You are absolutely correct, that extra effort needs to be taken when fitting any hearing device for people with specific enjoyment of music. When we design a hearing device, we focus on speech understanding. Speech is very different to music with a dynamic range of only 30dB and a loudest sound (e.g. /a/) of around 80dBSPL. Music on the other hand, will often have more low frequency emphasis (middle C is 256Hz whereas speech carries most information around 1500Hz), a much larger dynamic range approaching 100dB and input levels often peaking above 110-115dBSPL.
This calls for three potential solutions when listening to music:
1. Dedicated Music program. Your hearing care professional can create a dedicated music program. We offer one in the Baha 4 Sound Processor. This has been tailored to music by having a flatter frequency response, linear amplification (as compression can play havoc with music) and we have turned off various speech enhancement features such as noise reduction, directional microphones and tempered the feedback cancelling algorithm so it does not become confused by musical tones. This will provide an improved listening exprience.
2. Use a connection. When listening to music use a direct audio connection or listen via the wireless accessories (e.g. Mini Mic), here you can adjust the level so that the peaks of music do not overdrive the microphones.

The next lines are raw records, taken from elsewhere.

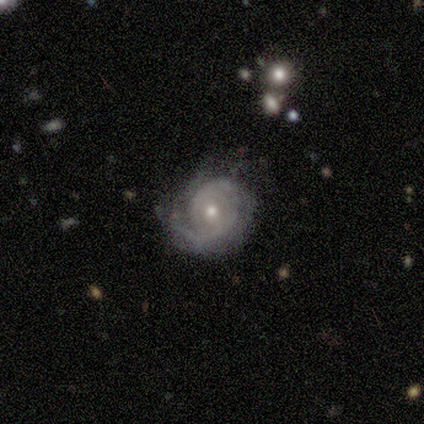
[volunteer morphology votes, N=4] Smooth or featured?
  - featured or disk: 100% *
  - smooth: 0%
  - star or artifact: 0%
Edge-on disk?
  - no: 100% *
  - yes: 0%
Bar?
  - no: 100% *
  - strong: 0%
  - weak: 0%
Spiral arms?
  - yes: 100% *
  - no: 0%
Spiral winding?
  - tight: 75% *
  - medium: 25%
  - loose: 0%
Spiral arm count?
  - can't tell: 75% *
  - 1: 25%
  - 2: 0%
  - 3: 0%
  - 4: 0%
  - more than 4: 0%
Bulge size?
  - moderate: 75% *
  - small: 25%
  - dominant: 0%
  - large: 0%
  - none: 0%
Merging?
  - none: 75% *
  - minor disturbance: 25%
  - major disturbance: 0%
  - merger: 0%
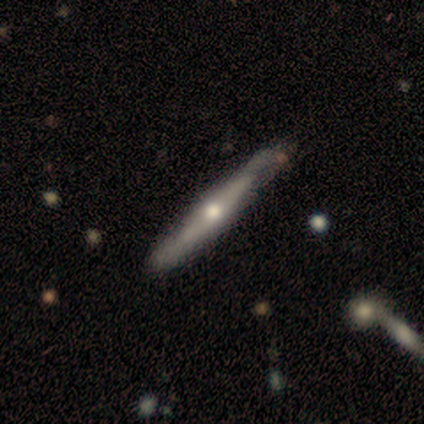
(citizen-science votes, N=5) smooth-or-featured: smooth: 80% | featured or disk: 20% | star or artifact: 0%
  how-rounded: in between: 50% (tied) | cigar-shaped: 50% (tied) | round: 0%
  merging: none: 80% | minor disturbance: 20% | major disturbance: 0% | merger: 0%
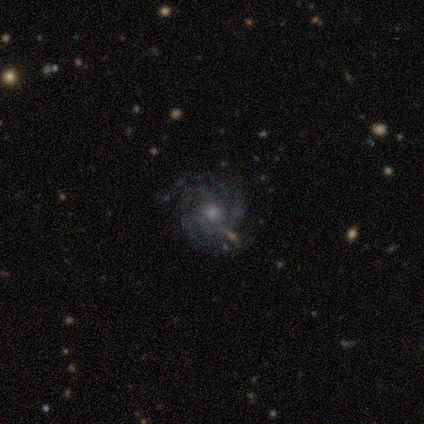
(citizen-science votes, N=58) Overall: featured or disk (86%). Edge-on disk: no (98%). Bar: no (78%). Spiral arms: yes (96%). Spiral arm count: can't tell (36%; 4 26%). Spiral winding: tight (49%; medium 36%). Bulge size: small (51%; moderate 45%). Merging: none (75%).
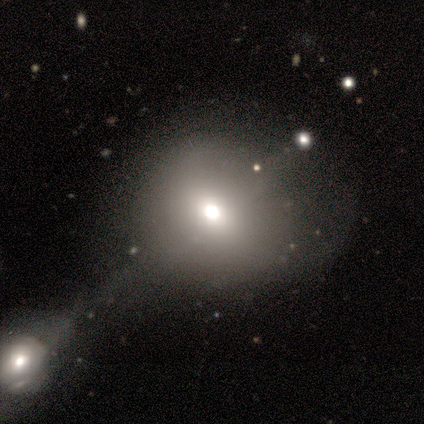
Smooth or featured?
  - smooth: 72% *
  - featured or disk: 15%
  - star or artifact: 12%
How rounded?
  - round: 79% *
  - in between: 21%
  - cigar-shaped: 0%
Merging?
  - none: 46% *
  - merger: 29%
  - major disturbance: 14%
  - minor disturbance: 11%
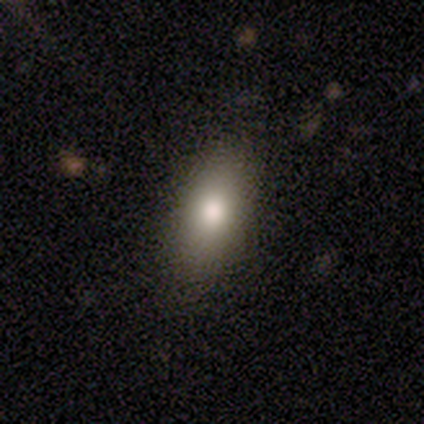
Smooth or featured: smooth — 78% (featured or disk — 14%)
How rounded: in between — 86% (cigar-shaped — 10%)
Merging: none — 85% (minor disturbance — 12%)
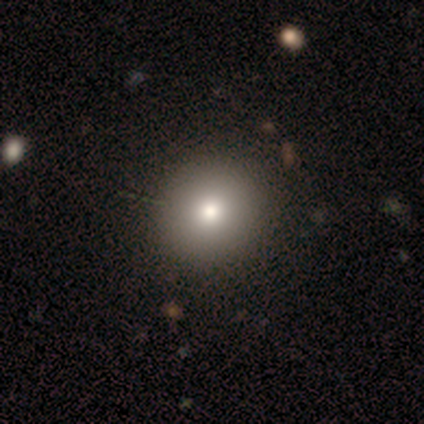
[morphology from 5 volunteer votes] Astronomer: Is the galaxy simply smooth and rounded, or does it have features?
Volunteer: smooth — 80%.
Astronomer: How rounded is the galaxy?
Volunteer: round — 100%.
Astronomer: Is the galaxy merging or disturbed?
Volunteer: none — 75%.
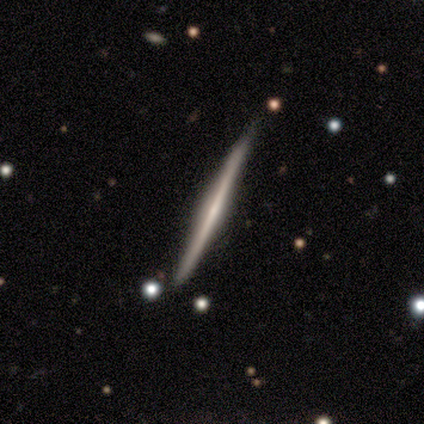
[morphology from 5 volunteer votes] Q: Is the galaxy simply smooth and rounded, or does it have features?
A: smooth — 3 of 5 (60%).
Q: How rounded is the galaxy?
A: cigar-shaped — 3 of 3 (100%).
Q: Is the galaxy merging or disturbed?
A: none — 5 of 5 (100%).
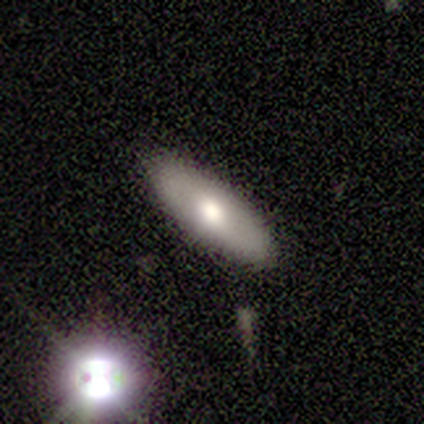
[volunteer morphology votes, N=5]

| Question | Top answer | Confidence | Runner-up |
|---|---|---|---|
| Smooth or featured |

3. Turn your hearing device off. Depending on your hearing loss, many people will remove their hearing device when listening to music. Due to the loud peaks and low frequency emphasis music is often audible whereas speech might not be. This will also avoid overdriving the analogue/digital converter of the hearing aid “front end” which may clip sounds above around 95dBSPL. This is an unfortunate limitation in most hearing instruments.
Your hearing care professional should be able to guide you through these options.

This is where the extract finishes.